Moreover, offering current undocumented immigrants a path to citizenship would add $116 billion in federal tax revenue, $68 billion in state and local tax revenue. GDP would grow by $1.7 trillion over the next decade.

Plus, it’s false to assume that jobs vacated by deported immigrants would be filled by the native-born. After Arizona passed its restrictive SB 1070 law in 2008, the overall number of jobs shrank by 2.5 percent by 2015, and only 10 percent of vacated jobs had been filled by the native-born.

So, let’s spread the word that many Americans are struggling not because of immigrants taking their jobs and using up their resources. The real threat is the worsening and highly alarming concentrations of wealth and income in our country—more extreme here than in over 100 nations. The top 1 percent of Americans control 30.4 percent of the wealth. Just 806 billionaires hold more wealth than the entire bottom half of all Americans.
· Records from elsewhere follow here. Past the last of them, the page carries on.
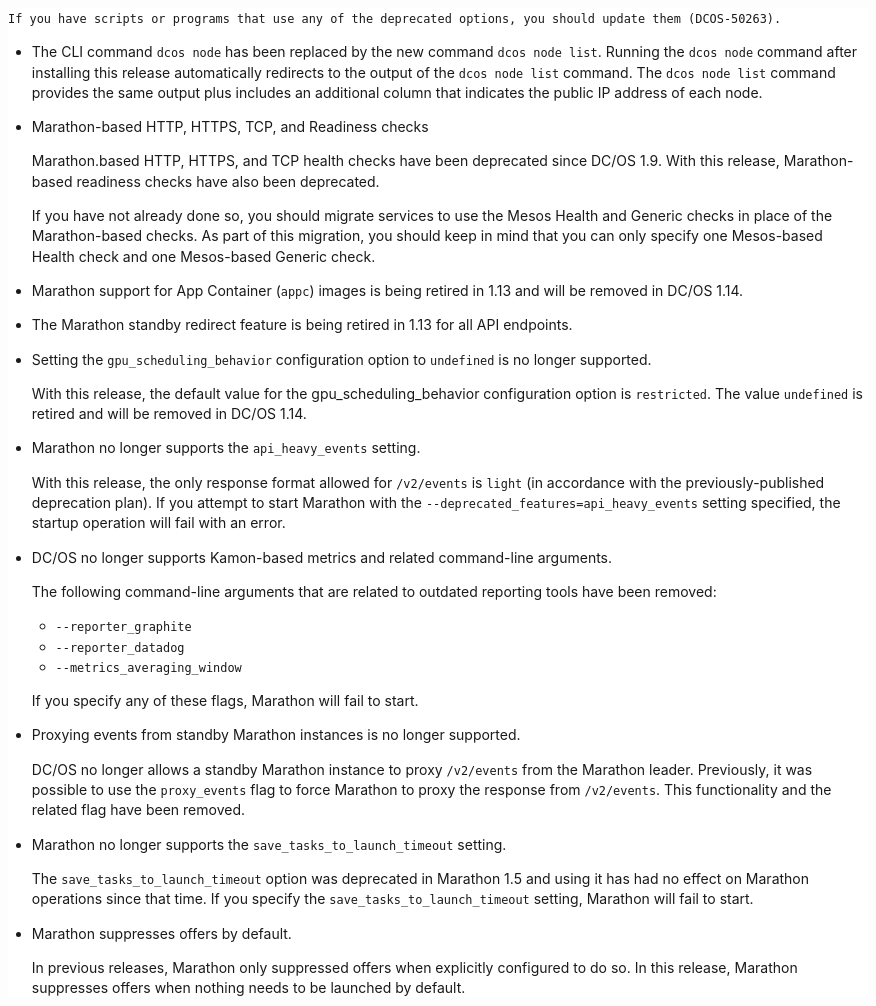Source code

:     If you have scripts or programs that use any of the deprecated options, you should update them (DCOS-50263).

- The CLI command `dcos node` has been replaced by the new command `dcos node list`. Running the `dcos node` command after installing this release automatically redirects to the output of the `dcos node list` command. The `dcos node list` command provides the same output plus includes an additional column that indicates the public IP address of each node.

- Marathon-based HTTP, HTTPS, TCP, and Readiness checks

    Marathon.based HTTP, HTTPS, and TCP health checks have been deprecated since DC/OS 1.9. With this release, Marathon-based readiness checks have also been deprecated. 
    
    If you have not already done so, you should migrate services to use the Mesos Health and Generic checks in place of the Marathon-based checks. As part of this migration, you should keep in mind that you can only specify one Mesos-based Health check and one Mesos-based Generic check.

- Marathon support for App Container (`appc`) images is being retired in 1.13 and will be removed in DC/OS 1.14.

- The Marathon standby redirect feature is being retired in 1.13 for all API endpoints.

- Setting the `gpu_scheduling_behavior` configuration option to `undefined` is no longer supported.

    With this release, the default value for the gpu_scheduling_behavior configuration option is `restricted`. The value `undefined` is retired and will be removed in DC/OS 1.14.

- Marathon no longer supports the `api_heavy_events` setting.

    With this release, the only response format allowed for `/v2/events` is `light` (in accordance with the previously-published deprecation plan). If you attempt to start Marathon with the `--deprecated_features=api_heavy_events` setting specified, the startup operation will fail with an error.

- DC/OS no longer supports Kamon-based metrics and related command-line arguments.

    The following command-line arguments that are related to outdated reporting tools have been removed:
    * `--reporter_graphite`
    * `--reporter_datadog`
    * `--metrics_averaging_window`

    If you specify any of these flags, Marathon will fail to start.

- Proxying events from standby Marathon instances is no longer supported.

    DC/OS no longer allows a standby Marathon instance to proxy `/v2/events` from the Marathon leader. Previously, it was possible to use the `proxy_events` flag to force Marathon to proxy the response from `/v2/events`. This functionality and the related flag have been removed.

- Marathon no longer supports the `save_tasks_to_launch_timeout` setting.

    The `save_tasks_to_launch_timeout` option was deprecated in Marathon 1.5 and using it has had no effect on Marathon operations since that time. If you specify the `save_tasks_to_launch_timeout` setting, Marathon will fail to start.

- Marathon suppresses offers by default.

    In previous releases, Marathon only suppressed offers when explicitly configured to do so. In this release, Marathon suppresses offers when nothing needs to be launched by default.
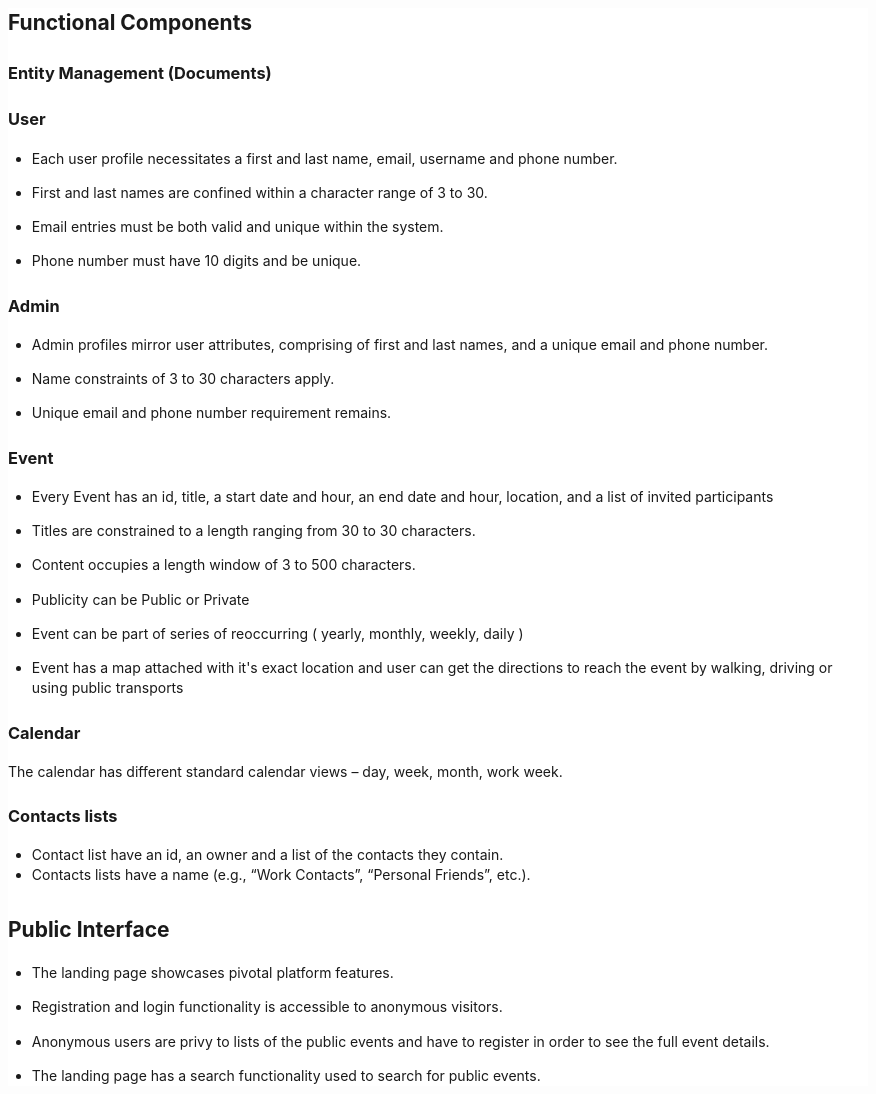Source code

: 


## Functional Components

### Entity Management (Documents)

### User

 - Each user profile necessitates a first and last name, email, username and phone number.

- First and last names are confined within a character range of 3 to 30.

- Email entries must be both valid and unique within the system.

- Phone number must have 10 digits and be unique.

 ### Admin

 - Admin profiles mirror user attributes, comprising of first and last names, and a unique email and phone number.


- Name constraints of 3 to 30 characters apply.

- Unique email and phone number requirement remains.

### Event

- Every Event has an id, title, a start date and hour, an end date and hour, location, and a list of invited participants

- Titles are constrained to a length ranging from 30 to 30 characters.

- Content occupies a length window of 3 to 500 characters.
- Publicity can be Public or Private
- Event can be part of series of reoccurring ( yearly, monthly, weekly, daily )
- Event has a map attached with it's exact location and user can get the directions to reach the event by walking, driving or using public transports

### Calendar
The calendar has different standard calendar views – day, week, month, work week.

### Contacts lists

 - Contact list have an id, an owner and a list of the contacts they contain.
- Contacts lists have a name (e.g., “Work Contacts”, “Personal Friends”, etc.).

## Public Interface

- The landing page showcases pivotal platform features.

- Registration and login functionality is accessible to anonymous visitors.
-  Anonymous users are privy to lists of the public events and have to register in order to see the full event details.
- The landing page has a search functionality used to search for public events.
Such concentration continues because of our corrupt political system allowing big donors and private-interest lobbyists way too much power. Here, too, we are an outlier among our peer nations.

Blaming immigrants is thus a dangerous distraction. It harms not only them but virtually all of us. It distracts us from digging to the root causes of illegal immigration—extreme poverty, gang violence, and autocratic governments.

So let us redirect attention from false blame to face the truly critical challenges of fixing our democracy—via initiatives such as Equal Citizens—and to assume leadership internationally to address the root causes of poverty driving immigration.